This statement was interpreted as a reversal of position by the center’s opponents and by those who are critical of Obama’s every move, but also by relatively objective media reports.  And some of those who had most passionately celebrated Obama’s remarks were dismayed by his apparent change of position.  They all paid attention to the first sentence of his second statement and not to the second two sentences, which, I think, were more central.  They paid attention to the apparent implications of the statement, but not to its meaning.

As the controversies about the center have raged, Obama’s fundamental position has been lost to the political noise. While the politics around the controversy always revolved around the question, for or against the “Ground Zero Mosque,” he at all points emphasized that free and diverse religious practices are an American right and definitive of American identity.
We have paid attention to the politics of the moment.

Will it hurt the Democrats and help the Republicans? Will Rick Lazio’s bid to be the Senator from New York sink or swim on this? Will this episode confirm the suspicions about Obama coming from the left and the right?  But we have not considered seriously the broader politics, beyond the obsessions of the here and now, beyond our national borders.  In his second statement, Obama wanted to emphasize his concern with such broader issues, as he has tried to distance himself from the immediate controversy.  The condensed nature of the passing comment led to confusion.  He was trying to thread a needle, but the sensibility of public discussion was too coarse for this to be successful.

For immediate political reasons he may have wished to stay away from the controversy.  He does not have public opinion behind him.  But given his long term commitments and his principled position, I think, he needs to return to the issue and clarify his position.

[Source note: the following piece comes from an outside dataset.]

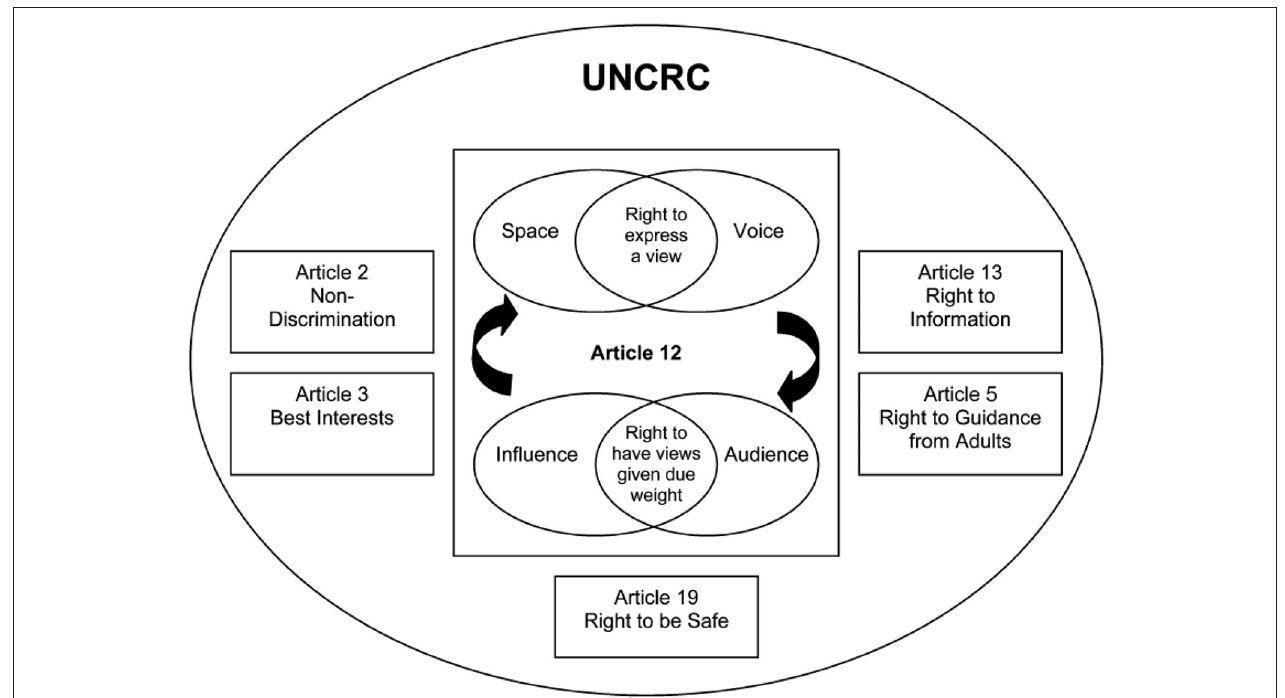
FIGURE 1 | Conceptualising Article 12: Lundy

The issue is not whether there should be an Islamic community center on the “hallowed ground” of lower Manhattan.  The President must address further the emerging problem for our identity and security – how do we marginalize the growing xenophobia among Americans directed against Muslims, how do we retreat from a clash of civilizations, which many on the loony right are provoking.  Or else, we will have met the enemy and it will be us, to paraphrase Walter Kelly in his Pogo comic strip.